### Tasks to carry out
**A.** From the lab reflections below, print the passage between "Our group's whiteboard" and "of the water.", inclusive.
**B.** Condense the paragraph in the lab reflections that begins "The question for station 6 was" into a short bulleted list of its main facts.
**C.** Using the lab reflections below, answer yes or no to each statement and quote the words that decide it: (i) The group measured a .3 gram difference for the sugar and water mixture. (ii) At station 6, some groups in the class recorded a positive change in mass. (iii) The first activity in the packet was measuring a rectangle.

### Source extract
Our class data for mixing solutions

Our class' histogram

My group's whiteboard representation

Station 5-Reflection
The question for station five was, " If you mix sugar and water will the mass change after the sugar dissolves?" Our class' data was pretty mixed so my group wasn't sure if we were correct. My group got .3 grams difference between before the sugar was dissolved in the water and after we dissolved it. For the sugar solution to have gained mass there would have to be a chemical reaction but that doesn't seem likely. So, I believe there was a human error like not zeroing the scale or measuring incorrectly.

Our group's whiteboard representation 

Station 6-Reflection

The question for station 6 was,  "Will the mass of water change when a piece of Alka-Seltzer tablet is added?" Our class' data was all negative, but we had different variations of negative numbers. I think this was because every group got a piece of tablet but the pieces weren't exactly the same size. My group got -0.07 grams difference. We think that the mass decreased because when the tablet was added we saw bubbles and my group thought that the bubbles were taking oxygen out of the water.

Our class' histogram

Our class' data table

My group's whiteboard representation

Significant Digits and measurements-
The first thing we did in the packet was learn how to estimate numbers. We were given different rulers and we had to decide what distances we were certain about. Then we were given a rectangle lined up next to a ruler and had to measure it correctly and give the correct estimated number.

### Provided data
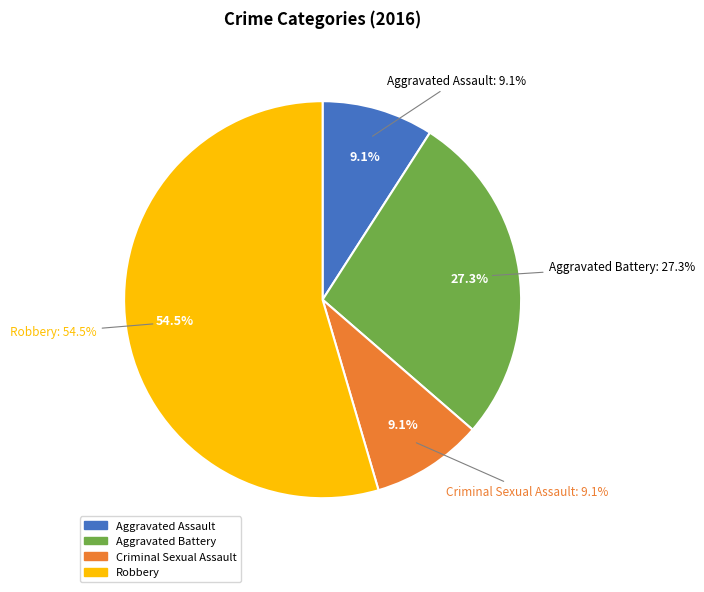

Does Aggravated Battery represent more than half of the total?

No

### Written responses
**A.**
Our group's whiteboard representation 

Station 6-Reflection

The question for station 6 was,  "Will the mass of water change when a piece of Alka-Seltzer tablet is added?" Our class' data was all negative, but we had different variations of negative numbers. I think this was because every group got a piece of tablet but the pieces weren't exactly the same size. My group got -0.07 grams difference. We think that the mass decreased because when the tablet was added we saw bubbles and my group thought that the bubbles were taking oxygen out of the water.

**B.**
- Question: will the mass of water change when a piece of Alka-Seltzer tablet is added?
- The class data was all negative, with different variations of negative numbers, likely because the tablet pieces weren't exactly the same size.
- The group's difference was -0.07 grams.
- The group saw bubbles when the tablet was added and thought the bubbles were taking oxygen out of the water, decreasing the mass.

**C.**
(i) Yes: "My group got .3 grams difference between before the sugar was dissolved in the water and after we dissolved it."
(ii) No: "Our class' data was all negative"
(iii) No: "The first thing we did in the packet was learn how to estimate numbers."